Hello! We have production setup of three nodes in replica sets, elba-mongo1 on one rack (the primary) and elba-mongo2, elba-mongo3 on another (secondaries).
Periodically in our mongo logs we see something similar to:

Wed Jan 16 11:59:13 [rsBackgroundSync] replSet syncing to: elba-mongo1:27017
Wed Jan 16 11:59:16 [rsHealthPoll] DBClientCursor::init call() failed
Wed Jan 16 11:59:16 [rsHealthPoll] replSet info elba-mongo1:27017 is down (or slow to respond): DBClientBase::findN: transport error: elba-mongo1:27017 ns: admin.$cmd query: { replSetHeartbeat: "rs0", v: 6, pv: 1, checkEmpty: false, from: "elba-mongo3:27017", $auth: {} }

After this point there is an election of new primary. elba-mongo1 pinged successfully from both elba-mongo2 and 3, but we can't connect to elba-mongo1 instance from elba-moongo1 machine using mongo console - it just hangs on "connecting to":

Croot@elba-mongo1:~# telnet localhost 27017
Trying 127.0.0.1...
Connected to localhost.
Escape character is '^]'.
^]
telnet> quit
Connection closed.
root@elba-mongo1:~# mongo
MongoDB shell version: 2.2.2
connecting to: test



 Comments   
Comment by Tad Marshall [ 22/Jan/13 ]

Hi Dmitry,

I had assumed that actually connecting from the shell in order to do something was a goal, but your timing approach is interesting as well.

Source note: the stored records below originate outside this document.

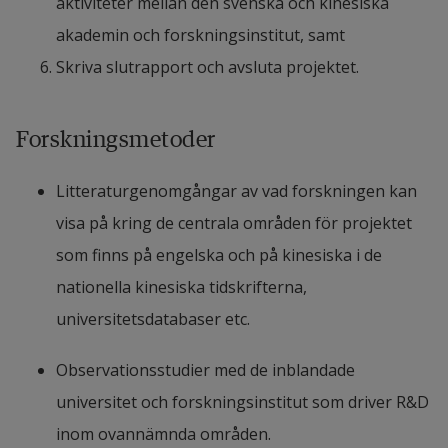
aktiviteter mellan den svenska och kinesiska 
akademin och forskningsinstitut, samt
This article mainly conducts research in the field of 
Skriva slutrapport och avsluta projektet.
wireless power transmission for static and dynamic 
charging of electric vehicles in China.
Forskningsmetoder
The development in demonstration sites began in 
2015, based on the early days of research and 
Litteraturgenomgångar av vad forskningen kan 
basic technology development.
visa på kring de centrala områden för projektet 
som finns på engelska och på kinesiska i de 
In 2015, EV WPT’s TRL (Technology Readiness 
nationella kinesiska tidskrifterna, 
Level) curve reached TRL6 in the private domain 
universitetsdatabaser etc.
due to the early mature theoretical system. Since 
2019, the development of EV WPT in the private 
Observationsstudier med de inblandade 
sector has become more mature, and the curve will 
universitet och forskningsinstitut som driver R&D 
reach TRL7 in 2020.
inom ovannämnda områden.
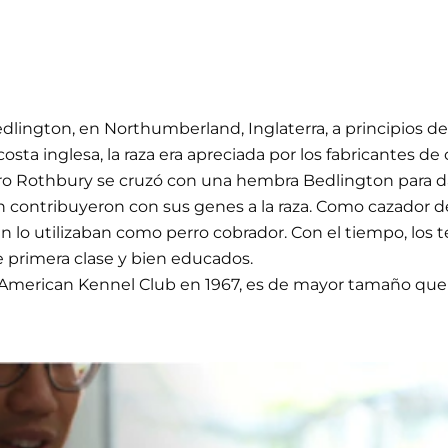
Bedlington, en Northumberland, Inglaterra, a principios 
costa inglesa, la raza era apreciada por los fabricantes d
erro Rothbury se cruzó con una hembra Bedlington para da
contribuyeron con sus genes a la raza. Como cazador de 
lo utilizaban como perro cobrador. Con el tiempo, los te
e primera clase y bien educados.
el American Kennel Club en 1967, es de mayor tamaño que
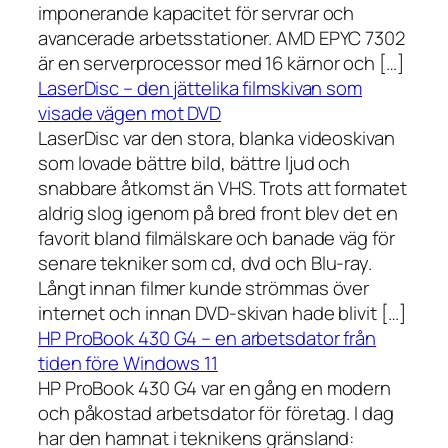
imponerande kapacitet för servrar och
avancerade arbetsstationer. AMD EPYC 7302
är en serverprocessor med 16 kärnor och […]
LaserDisc – den jättelika filmskivan som
visade vägen mot DVD
LaserDisc var den stora, blanka videoskivan
som lovade bättre bild, bättre ljud och
snabbare åtkomst än VHS. Trots att formatet
aldrig slog igenom på bred front blev det en
favorit bland filmälskare och banade väg för
senare tekniker som cd, dvd och Blu-ray.
Långt innan filmer kunde strömmas över
internet och innan DVD-skivan hade blivit […]
HP ProBook 430 G4 – en arbetsdator från
tiden före Windows 11
HP ProBook 430 G4 var en gång en modern
och påkostad arbetsdator för företag. I dag
har den hamnat i teknikens gränsland:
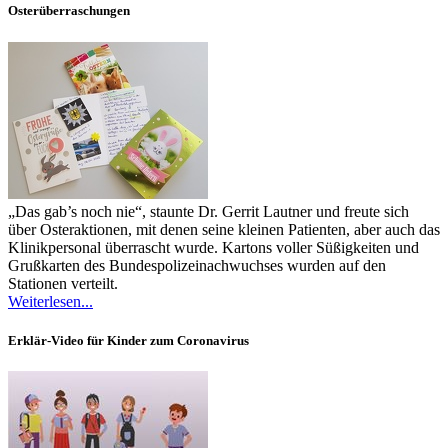
Osterüberraschungen
„Das gab’s noch nie“, staunte Dr. Gerrit Lautner und freute sich
über Osteraktionen, mit denen seine kleinen Patienten, aber auch das
Klinikpersonal überrascht wurde. Kartons voller Süßigkeiten und
Grußkarten des Bundespolizeinachwuchses wurden auf den
Stationen verteilt.
Weiterlesen...
Erklär-Video für Kinder zum Coronavirus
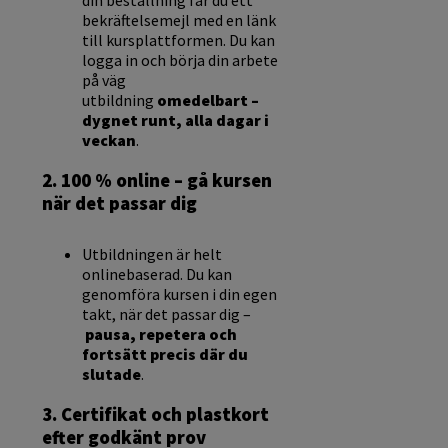
din beställning får du ett
bekräftelsemejl med en länk
till kursplattformen. Du kan
logga in och börja din arbete
på väg
utbildning
omedelbart –
dygnet runt, alla dagar i
veckan
.
2. 100 % online – gå kursen
när det passar dig
Utbildningen är helt
onlinebaserad. Du kan
genomföra kursen i din egen
takt, när det passar dig –
pausa, repetera och
fortsätt precis där du
slutade
.
3. Certifikat och plastkort
efter godkänt prov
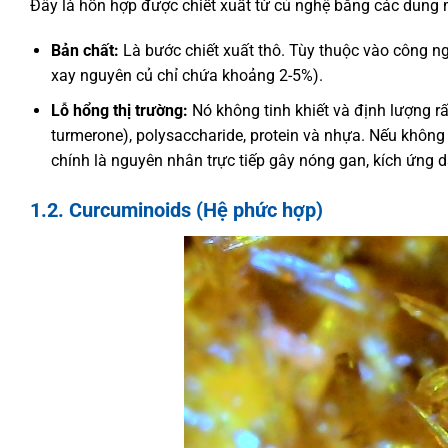
Đây là hỗn hợp được chiết xuất từ củ nghệ bằng các dung m
Bản chất:
Là bước chiết xuất thô. Tùy thuộc vào công 
xay nguyên củ chỉ chứa khoảng 2-5%).
Lỗ hổng thị trường:
Nó không tinh khiết và định lượng rấ
turmerone), polysaccharide, protein và nhựa. Nếu khôn
chính là nguyên nhân trực tiếp gây nóng gan, kích ứng d
1.2. Curcuminoids (Hệ phức hợp)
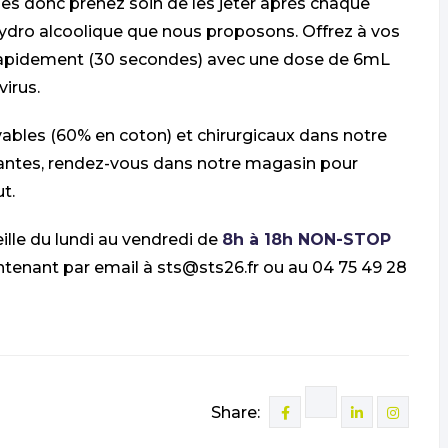
les donc prenez soin de les jeter après chaque
 hydro alcoolique que nous proposons. Offrez à vos
 rapidement (30 secondes) avec une dose de 6mL
virus.
ables (60% en coton) et chirurgicaux dans notre
yantes, rendez-vous dans notre magasin pour
t.
ille du lundi au vendredi de
8h à 18h NON-STOP
tenant par email à sts@sts26.fr ou au 04 75 49 28
Share:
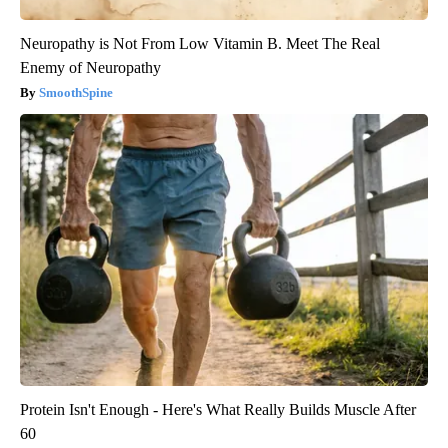
Neuropathy is Not From Low Vitamin B. Meet The Real
Enemy of Neuropathy
SmoothSpine
Protein Isn't Enough - Here's What Really Builds Muscle After
60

I'm glad that you're up-and-running now. I'll close this ticket, and thanks for letting us know the resolution!

Tad

Comment by Tad Marshall [ 22/Jan/13 ]

Hi Gusev,

Thanks for letting us know what the problem was. I'm sorry that I didn't latch onto NUMA myself, since it is right there in the log you posted. Since you noted connectivity problems and two primaries, I didn't think to look for alternate explanations.

Version 2.4 will display any startup warnings from the server when connecting to it from the mongo shell, which will help to raise the visibility of issues such as NUMA. A proposal I made in SERVER-6889 to require an explicit command line switch to ignore the NUMA warning has not garnered any votes and is marked as "features we're not sure of".

Tad

Comment by Dmitry Karmazin [ 22/Jan/13 ]

Oh, yeah.. That was a typo in command. My mistake... Speaking about omitting "shell" option - I just tried to measure connect time running three commands in a row (one for each node). I thought leaving client connected or not is not so important, isn't it?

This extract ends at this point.